WORK INSTRUCTION:
Scan the records below for the line containing "<strong>New Analysis Of" and the line containing "<strong>Get a Sample". Copy both, plus every line between, exactly.

(Saved data entries)
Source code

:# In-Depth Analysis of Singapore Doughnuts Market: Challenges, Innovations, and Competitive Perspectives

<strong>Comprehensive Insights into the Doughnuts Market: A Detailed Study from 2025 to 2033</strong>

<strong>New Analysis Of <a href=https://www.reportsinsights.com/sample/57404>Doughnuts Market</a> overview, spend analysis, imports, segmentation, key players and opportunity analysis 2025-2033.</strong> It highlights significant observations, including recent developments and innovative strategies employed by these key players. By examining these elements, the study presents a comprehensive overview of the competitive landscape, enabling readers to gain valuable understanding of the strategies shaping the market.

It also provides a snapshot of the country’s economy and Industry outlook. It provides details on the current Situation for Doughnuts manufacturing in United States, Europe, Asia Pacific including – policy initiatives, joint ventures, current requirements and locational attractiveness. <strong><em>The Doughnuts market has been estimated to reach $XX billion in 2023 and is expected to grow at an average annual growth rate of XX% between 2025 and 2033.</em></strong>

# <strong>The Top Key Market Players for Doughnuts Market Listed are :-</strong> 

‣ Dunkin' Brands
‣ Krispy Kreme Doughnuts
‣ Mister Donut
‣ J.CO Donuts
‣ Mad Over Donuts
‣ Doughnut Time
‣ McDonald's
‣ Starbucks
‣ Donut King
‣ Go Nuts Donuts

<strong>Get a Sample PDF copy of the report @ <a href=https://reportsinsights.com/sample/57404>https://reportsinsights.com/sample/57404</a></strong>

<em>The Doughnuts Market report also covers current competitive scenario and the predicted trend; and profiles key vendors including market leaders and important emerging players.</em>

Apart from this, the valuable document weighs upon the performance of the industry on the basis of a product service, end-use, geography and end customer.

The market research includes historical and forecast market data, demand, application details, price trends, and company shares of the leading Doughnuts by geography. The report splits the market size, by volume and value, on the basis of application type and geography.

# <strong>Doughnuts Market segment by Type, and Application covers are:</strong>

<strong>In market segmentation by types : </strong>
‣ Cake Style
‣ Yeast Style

REPLY:
<strong>New Analysis Of <a href=https://www.reportsinsights.com/sample/57404>Doughnuts Market</a> overview, spend analysis, imports, segmentation, key players and opportunity analysis 2025-2033.</strong> It highlights significant observations, including recent developments and innovative strategies employed by these key players. By examining these elements, the study presents a comprehensive overview of the competitive landscape, enabling readers to gain valuable understanding of the strategies shaping the market.

It also provides a snapshot of the country’s economy and Industry outlook. It provides details on the current Situation for Doughnuts manufacturing in United States, Europe, Asia Pacific including – policy initiatives, joint ventures, current requirements and locational attractiveness. <strong><em>The Doughnuts market has been estimated to reach $XX billion in 2023 and is expected to grow at an average annual growth rate of XX% between 2025 and 2033.</em></strong>

# <strong>The Top Key Market Players for Doughnuts Market Listed are :-</strong> 

‣ Dunkin' Brands
‣ Krispy Kreme Doughnuts
‣ Mister Donut
‣ J.CO Donuts
‣ Mad Over Donuts
‣ Doughnut Time
‣ McDonald's
‣ Starbucks
‣ Donut King
‣ Go Nuts Donuts

<strong>Get a Sample PDF copy of the report @ <a href=https://reportsinsights.com/sample/57404>https://reportsinsights.com/sample/57404</a></strong>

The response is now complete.